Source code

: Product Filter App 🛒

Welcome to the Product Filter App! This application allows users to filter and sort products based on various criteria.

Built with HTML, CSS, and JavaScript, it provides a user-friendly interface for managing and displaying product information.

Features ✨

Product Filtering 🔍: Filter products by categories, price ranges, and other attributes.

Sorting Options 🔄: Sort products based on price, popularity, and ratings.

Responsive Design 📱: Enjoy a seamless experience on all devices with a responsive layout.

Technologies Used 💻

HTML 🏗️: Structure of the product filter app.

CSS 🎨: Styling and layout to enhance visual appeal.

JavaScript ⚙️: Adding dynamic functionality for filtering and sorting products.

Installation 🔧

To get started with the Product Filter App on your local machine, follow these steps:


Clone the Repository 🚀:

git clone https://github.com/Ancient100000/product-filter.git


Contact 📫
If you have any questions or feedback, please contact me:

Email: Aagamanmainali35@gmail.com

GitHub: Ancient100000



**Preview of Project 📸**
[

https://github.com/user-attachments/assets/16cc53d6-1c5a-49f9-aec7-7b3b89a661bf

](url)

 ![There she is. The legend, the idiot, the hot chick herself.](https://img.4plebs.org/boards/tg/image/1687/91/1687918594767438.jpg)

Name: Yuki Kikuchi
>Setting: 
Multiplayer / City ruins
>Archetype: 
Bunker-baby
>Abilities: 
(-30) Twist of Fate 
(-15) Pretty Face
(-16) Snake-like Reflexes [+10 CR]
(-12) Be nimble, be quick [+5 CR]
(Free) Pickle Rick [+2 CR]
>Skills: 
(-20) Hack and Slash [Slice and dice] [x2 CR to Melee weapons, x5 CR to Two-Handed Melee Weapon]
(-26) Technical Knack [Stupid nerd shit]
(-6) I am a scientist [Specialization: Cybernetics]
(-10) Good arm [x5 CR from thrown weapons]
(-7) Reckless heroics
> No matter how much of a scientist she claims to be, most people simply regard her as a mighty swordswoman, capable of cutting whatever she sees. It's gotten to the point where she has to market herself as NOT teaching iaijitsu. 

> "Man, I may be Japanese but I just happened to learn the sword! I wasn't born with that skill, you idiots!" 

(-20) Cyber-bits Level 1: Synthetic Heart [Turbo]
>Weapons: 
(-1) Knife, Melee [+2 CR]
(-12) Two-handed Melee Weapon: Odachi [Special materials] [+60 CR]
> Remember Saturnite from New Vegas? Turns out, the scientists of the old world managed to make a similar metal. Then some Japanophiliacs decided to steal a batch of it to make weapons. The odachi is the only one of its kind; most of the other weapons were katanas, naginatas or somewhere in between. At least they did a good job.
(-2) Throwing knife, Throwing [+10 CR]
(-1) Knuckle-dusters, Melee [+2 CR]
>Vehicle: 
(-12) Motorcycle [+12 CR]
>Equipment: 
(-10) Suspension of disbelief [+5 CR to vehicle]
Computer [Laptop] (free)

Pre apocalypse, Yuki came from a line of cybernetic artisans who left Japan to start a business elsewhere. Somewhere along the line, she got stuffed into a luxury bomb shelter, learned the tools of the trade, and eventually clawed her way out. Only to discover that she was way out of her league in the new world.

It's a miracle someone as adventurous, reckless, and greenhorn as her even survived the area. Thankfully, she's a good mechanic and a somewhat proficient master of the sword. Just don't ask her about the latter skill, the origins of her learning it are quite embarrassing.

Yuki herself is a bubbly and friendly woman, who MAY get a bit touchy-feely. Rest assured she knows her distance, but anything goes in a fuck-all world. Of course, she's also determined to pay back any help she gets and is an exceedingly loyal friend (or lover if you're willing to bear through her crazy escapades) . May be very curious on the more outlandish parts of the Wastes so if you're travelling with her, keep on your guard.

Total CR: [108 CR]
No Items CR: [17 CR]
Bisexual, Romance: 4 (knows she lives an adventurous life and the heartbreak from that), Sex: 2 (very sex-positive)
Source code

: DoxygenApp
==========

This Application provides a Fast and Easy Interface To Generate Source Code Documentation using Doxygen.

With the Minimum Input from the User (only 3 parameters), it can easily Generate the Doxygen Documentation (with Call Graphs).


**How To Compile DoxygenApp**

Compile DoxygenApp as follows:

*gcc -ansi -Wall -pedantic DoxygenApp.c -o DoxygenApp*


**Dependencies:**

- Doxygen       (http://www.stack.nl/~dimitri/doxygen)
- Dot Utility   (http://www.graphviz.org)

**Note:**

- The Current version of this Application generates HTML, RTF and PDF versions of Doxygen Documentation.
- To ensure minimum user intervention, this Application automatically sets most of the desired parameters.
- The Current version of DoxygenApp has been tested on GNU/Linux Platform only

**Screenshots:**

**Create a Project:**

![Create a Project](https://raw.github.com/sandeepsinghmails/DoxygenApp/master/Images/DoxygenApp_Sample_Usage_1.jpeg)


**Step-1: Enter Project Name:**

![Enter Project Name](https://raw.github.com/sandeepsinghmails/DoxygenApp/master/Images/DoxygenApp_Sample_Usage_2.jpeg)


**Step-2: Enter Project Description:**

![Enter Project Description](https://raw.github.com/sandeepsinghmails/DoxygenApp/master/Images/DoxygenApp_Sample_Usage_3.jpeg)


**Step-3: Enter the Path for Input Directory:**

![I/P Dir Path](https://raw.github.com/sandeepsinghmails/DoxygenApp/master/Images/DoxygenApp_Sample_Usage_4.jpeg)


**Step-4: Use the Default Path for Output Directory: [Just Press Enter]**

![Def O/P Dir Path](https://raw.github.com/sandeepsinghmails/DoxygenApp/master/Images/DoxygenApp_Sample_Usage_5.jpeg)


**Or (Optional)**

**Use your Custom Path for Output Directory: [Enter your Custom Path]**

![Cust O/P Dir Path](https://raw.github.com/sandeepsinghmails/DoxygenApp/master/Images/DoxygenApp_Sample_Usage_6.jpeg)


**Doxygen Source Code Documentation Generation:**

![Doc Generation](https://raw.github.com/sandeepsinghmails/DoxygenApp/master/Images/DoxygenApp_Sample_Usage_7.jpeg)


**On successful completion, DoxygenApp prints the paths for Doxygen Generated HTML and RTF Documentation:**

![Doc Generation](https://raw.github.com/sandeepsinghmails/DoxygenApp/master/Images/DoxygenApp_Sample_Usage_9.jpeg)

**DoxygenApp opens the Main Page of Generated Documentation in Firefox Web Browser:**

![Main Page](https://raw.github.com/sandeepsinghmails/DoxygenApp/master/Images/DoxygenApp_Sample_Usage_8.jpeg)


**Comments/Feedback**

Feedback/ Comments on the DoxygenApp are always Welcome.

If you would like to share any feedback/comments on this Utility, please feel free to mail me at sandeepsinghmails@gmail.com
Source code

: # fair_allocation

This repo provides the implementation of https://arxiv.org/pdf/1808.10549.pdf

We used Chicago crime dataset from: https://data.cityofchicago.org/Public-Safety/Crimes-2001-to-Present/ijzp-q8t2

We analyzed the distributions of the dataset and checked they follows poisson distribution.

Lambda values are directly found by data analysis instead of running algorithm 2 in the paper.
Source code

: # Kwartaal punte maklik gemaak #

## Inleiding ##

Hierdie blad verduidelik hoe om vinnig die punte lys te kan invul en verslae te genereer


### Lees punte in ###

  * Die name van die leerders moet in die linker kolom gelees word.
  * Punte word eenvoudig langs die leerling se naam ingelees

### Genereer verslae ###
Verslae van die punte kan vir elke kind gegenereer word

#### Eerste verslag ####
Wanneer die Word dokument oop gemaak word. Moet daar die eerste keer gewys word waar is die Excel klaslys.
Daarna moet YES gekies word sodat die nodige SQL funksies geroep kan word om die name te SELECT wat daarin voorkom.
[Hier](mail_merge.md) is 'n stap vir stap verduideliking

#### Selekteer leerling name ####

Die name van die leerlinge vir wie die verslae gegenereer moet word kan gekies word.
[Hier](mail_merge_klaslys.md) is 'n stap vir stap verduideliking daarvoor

+++

[DESCRIPTION OF THE TASK]:
Return every line of the listing above that contains the word "version".

[ANSWER TO THE EXERCISE]:
- The Current version of this Application generates HTML, RTF and PDF versions of Doxygen Documentation.
- The Current version of DoxygenApp has been tested on GNU/Linux Platform only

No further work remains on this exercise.